Assange's Australian family are also very worried. Speaking to Sky Australia last week, his father, John Shipton, described Assange's health as "very worrying and becoming dire now."
"His health is in decline," Assange's brother Gabriel confirmed in the same interview. "He's in a very, very precarious situation… It really is heartbreaking to see Julian, this gentle genius, in a maximum-security prison alongside the most violent criminals in the United Kingdom."
The family has appealed to the new Australian prime minister, Anthony Albanese, asking him to intercede on behalf of his compatriot. During his election campaign, Albanese had declared, "Enough is enough," indicating that the persecution of the WikiLeaks founder must come to an end.
However, Assange's father and brother have said no progress has been made since the new prime minister took office, and that so far they have been unable to make an appointment with the prime minister to discuss the issue. In a recent public statement, Albanese pointed out that negotiations like these must be conducted quietly and diplomatically, behind the scenes.
According to Stella Assange, the High Court must allow further appeals against an earlier decision made by the same court. The principal bone of contention, however, is the formal interpretation of the extradition treaty between the UK and the US.
In the first instance, a district court judge also took the prisoner's state of health into account, and ruled against extradition. The more senior judges, however, did not accept this argument as decisive.
There are other aspects of Assange's case that have been ignored to date, despite the best efforts of his lawyers. For example: the question of whether Assange's right to freedom of expression and the protection of journalistic work ought not, in fact, to prevent extradition. Or whether the US made the request for political reasons.
"Ultimately, once the domestic remedies have been exhausted, he can then appeal to the European Court of Human Rights," said Stella Assange. However, it remains unclear whether the British judges would be prepared to wait for an ECHR ruling.
Stella Assange, with her children Gabriel, right and Max, as she joins supporters of her partner and their father Wikileaks founder Julian Assange during a picnic in Parliament Square
Assange's two sons, now 3 and 5 years old, have only ever known their father as a prisoner
That's because the British government is set on a collision course with the European Convention on Human Rights. A draft bill submitted to the British Parliament at the end of June proposes to reduce protection for refugees. Instead of going through the asylum process in Britain, migrants would be sent to Rwanda to apply for asylum there. If the Tory hard-liner Liz Truss moves into Downing Street in September, Assange has little hope of a successful political intervention.
Once a week, Stella Assange is allowed to visit her husband in Belmarsh with their children for an hour. The two boys, now 3 and 5 years old, have only ever known their father as a prisoner.
Every family visit resembles an obstacle course — even the children are thoroughly searched. "They check inside their mouth, behind their ears, in their hair, under their feet; they have to go through the dogs that sniff them from head to toe, and they understand this is a place where their father is not allowed to leave," said Stella Assange.
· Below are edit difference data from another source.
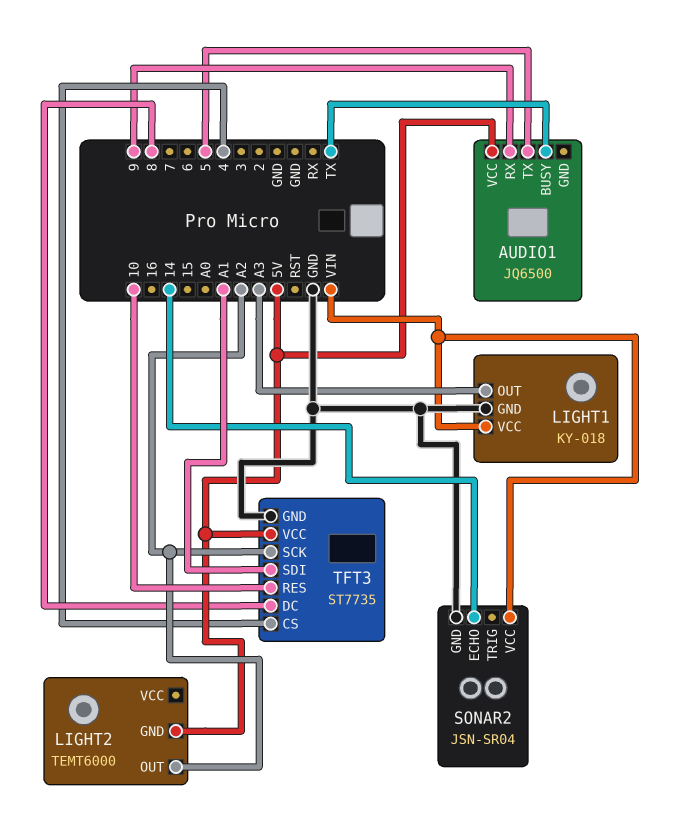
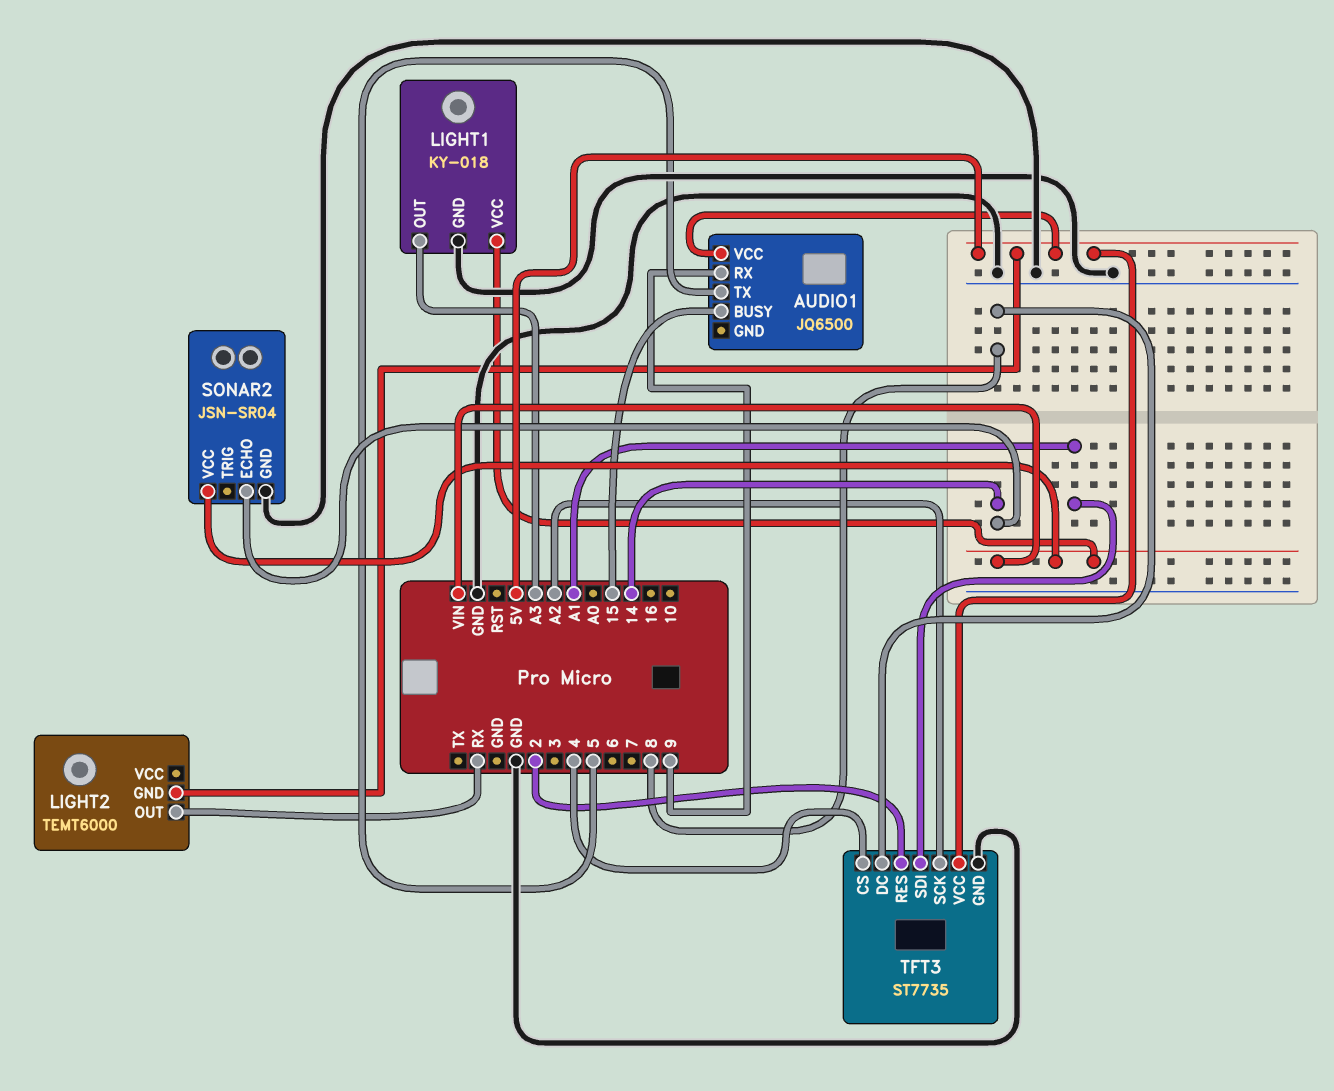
AUDIO1 pin BUSY: TX -> 15
LIGHT2 pin OUT: A2 -> RX
TFT3 pin RES: 10 -> 2

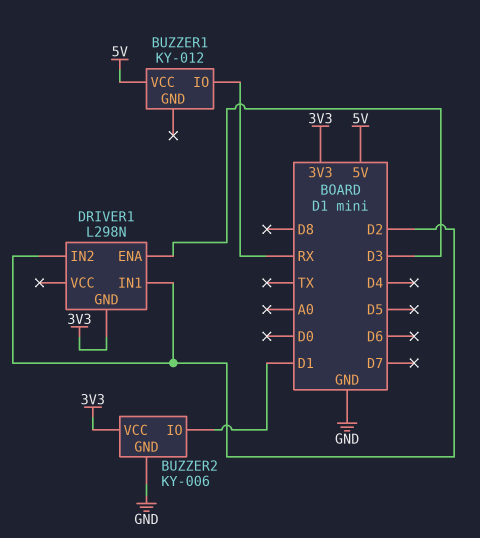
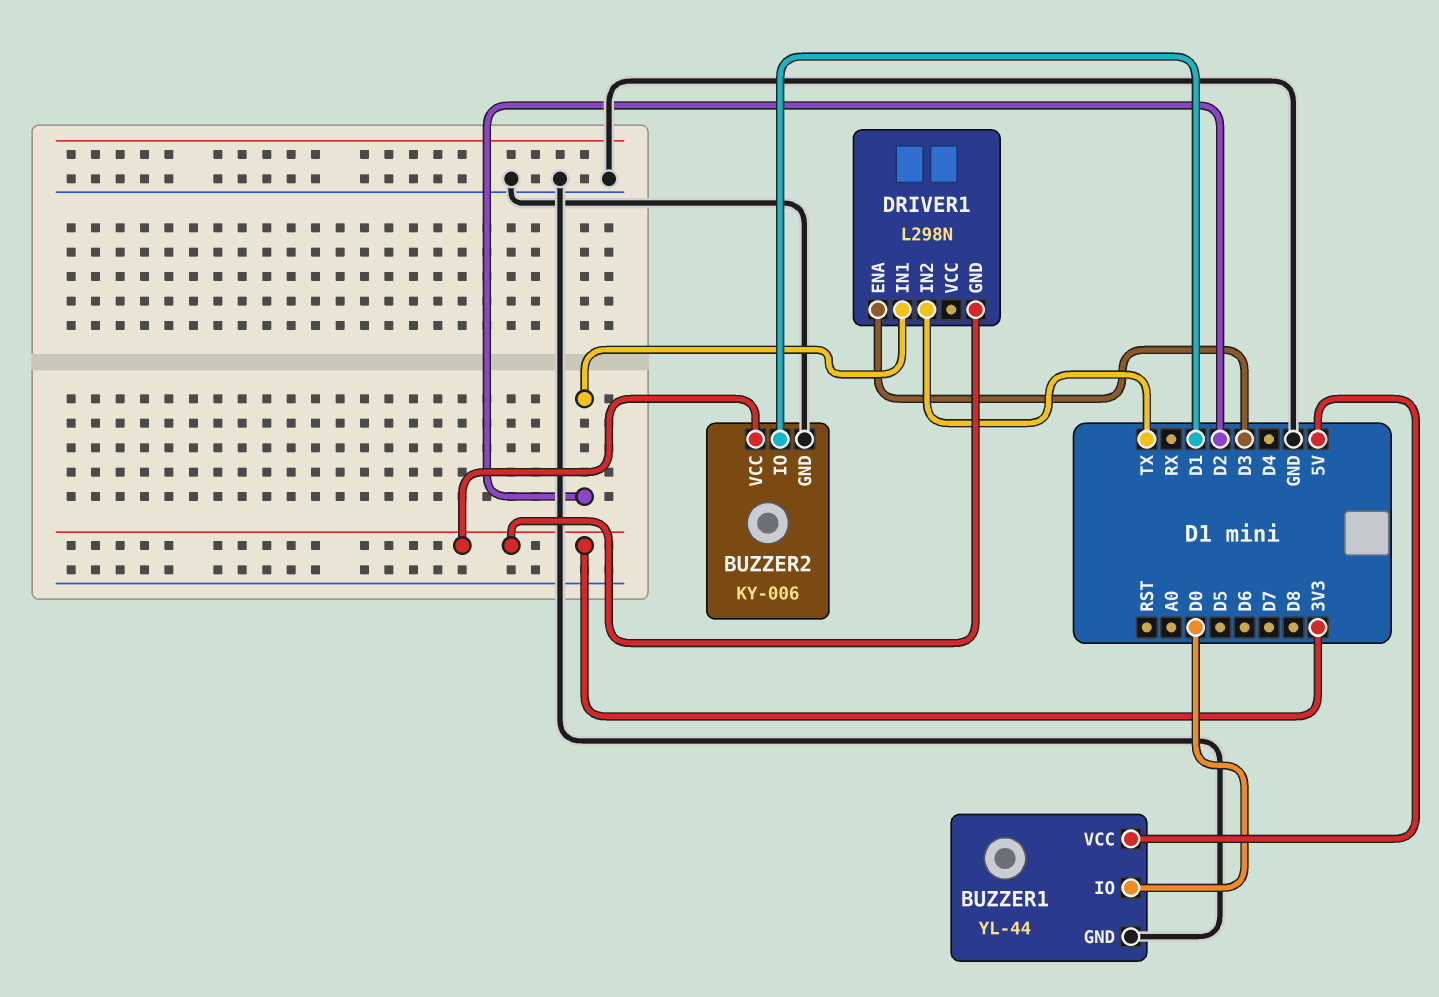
BUZZER1: KY-012 -> YL-44
BUZZER1 pin GND: none -> GND
BUZZER1 pin IO: RX -> D0
DRIVER1 pin IN2: D2 -> TX

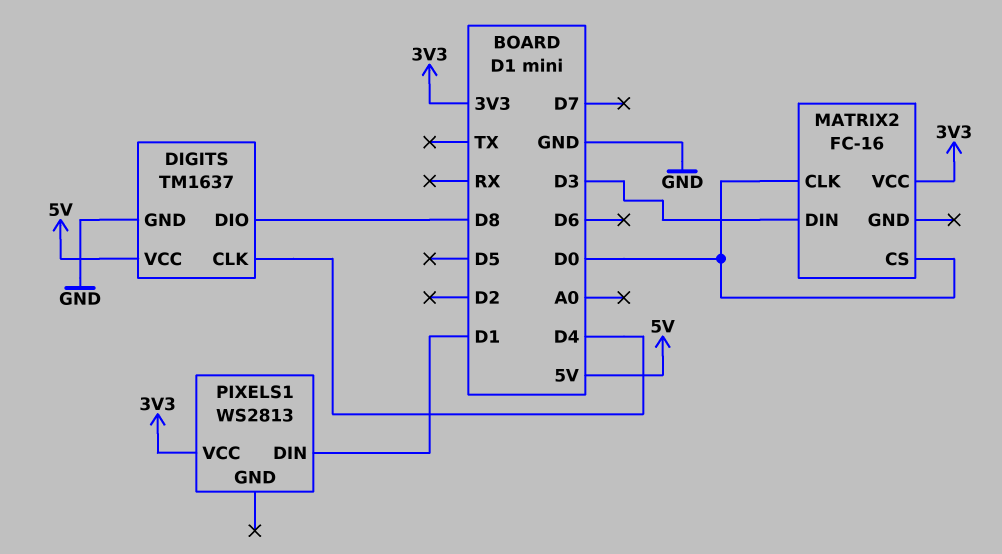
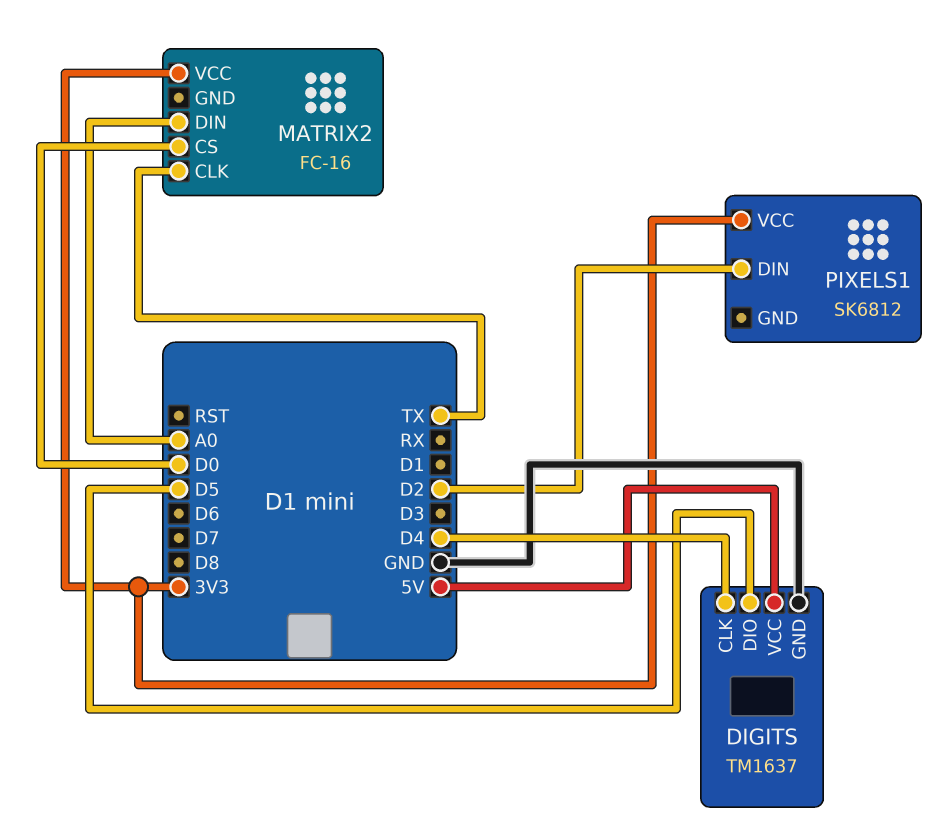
DIGITS pin DIO: D8 -> D5
MATRIX2 pin CLK: D0 -> TX
MATRIX2 pin DIN: D3 -> A0
PIXELS1: WS2813 -> SK6812
PIXELS1 pin DIN: D1 -> D2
Ultimately, though, she said this fight is not just for her husband's life, but for press freedom in Europe. "Is it permissible for a foreign power to reach into the European space and limit what the press can publish?" she asked. "Think about if China were to do the same thing and prosecute a journalist in Germany on the same principle, because that journalist exposed Chinese crimes."
But an extradition treaty like the one between the UK and the US exists only between friendly nations, where there is in fact trust in each other's democratic justice system. And where, it appears, geopolitical factors weigh heavier than the fate of a single man.